** Stored data follows **

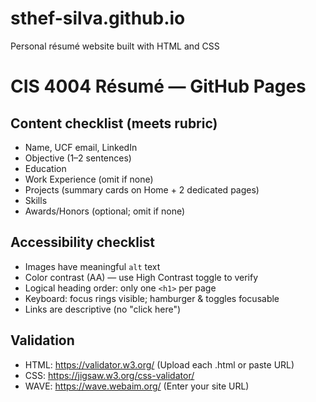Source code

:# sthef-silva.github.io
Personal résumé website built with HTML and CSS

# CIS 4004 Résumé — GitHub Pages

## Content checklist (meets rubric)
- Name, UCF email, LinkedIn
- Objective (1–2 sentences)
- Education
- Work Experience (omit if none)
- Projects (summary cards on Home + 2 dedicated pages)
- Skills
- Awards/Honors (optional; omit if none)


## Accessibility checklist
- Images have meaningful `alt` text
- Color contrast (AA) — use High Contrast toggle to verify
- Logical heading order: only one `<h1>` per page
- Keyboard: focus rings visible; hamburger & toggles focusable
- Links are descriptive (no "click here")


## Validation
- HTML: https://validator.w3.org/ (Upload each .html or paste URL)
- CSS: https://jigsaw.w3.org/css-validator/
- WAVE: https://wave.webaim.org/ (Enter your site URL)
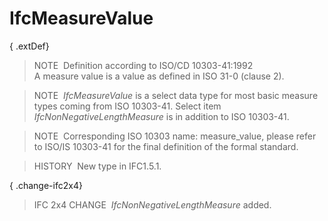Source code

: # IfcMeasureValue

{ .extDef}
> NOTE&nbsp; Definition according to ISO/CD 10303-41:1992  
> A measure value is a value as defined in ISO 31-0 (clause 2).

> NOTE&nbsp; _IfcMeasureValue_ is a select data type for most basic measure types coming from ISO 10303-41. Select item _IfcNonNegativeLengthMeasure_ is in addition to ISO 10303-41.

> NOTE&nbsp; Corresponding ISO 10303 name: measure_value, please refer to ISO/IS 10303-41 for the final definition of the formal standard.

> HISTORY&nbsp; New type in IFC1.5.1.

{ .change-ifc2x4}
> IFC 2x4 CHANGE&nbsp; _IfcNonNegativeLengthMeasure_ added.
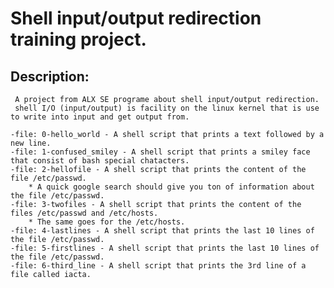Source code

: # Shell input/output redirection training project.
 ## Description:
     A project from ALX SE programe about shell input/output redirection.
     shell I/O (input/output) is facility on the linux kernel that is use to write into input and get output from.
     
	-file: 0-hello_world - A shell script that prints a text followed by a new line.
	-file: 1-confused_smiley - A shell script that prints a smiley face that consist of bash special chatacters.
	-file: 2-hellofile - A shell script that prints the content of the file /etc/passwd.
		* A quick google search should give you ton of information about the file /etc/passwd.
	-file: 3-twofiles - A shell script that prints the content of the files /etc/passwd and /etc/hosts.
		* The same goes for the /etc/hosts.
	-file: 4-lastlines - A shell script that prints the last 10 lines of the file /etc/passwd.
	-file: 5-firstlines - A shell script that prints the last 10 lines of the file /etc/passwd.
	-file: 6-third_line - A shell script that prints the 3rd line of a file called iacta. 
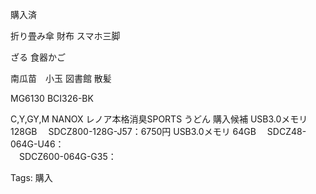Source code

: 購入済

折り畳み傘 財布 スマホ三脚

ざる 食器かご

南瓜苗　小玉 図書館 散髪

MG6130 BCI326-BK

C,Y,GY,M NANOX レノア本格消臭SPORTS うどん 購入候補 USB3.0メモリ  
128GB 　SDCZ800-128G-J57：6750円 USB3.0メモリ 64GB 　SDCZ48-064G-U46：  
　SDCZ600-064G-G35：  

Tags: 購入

** End of Stored data **

_Problem description:_
Keep the pictures out and repeat exactly the lines from the beginning of the data through the line that contains "- Images have", both ends included.

_Result of the task:_
Source code

:# sthef-silva.github.io
Personal résumé website built with HTML and CSS

# CIS 4004 Résumé — GitHub Pages

## Content checklist (meets rubric)
- Name, UCF email, LinkedIn
- Objective (1–2 sentences)
- Education
- Work Experience (omit if none)
- Projects (summary cards on Home + 2 dedicated pages)
- Skills
- Awards/Honors (optional; omit if none)


## Accessibility checklist
- Images have meaningful `alt` text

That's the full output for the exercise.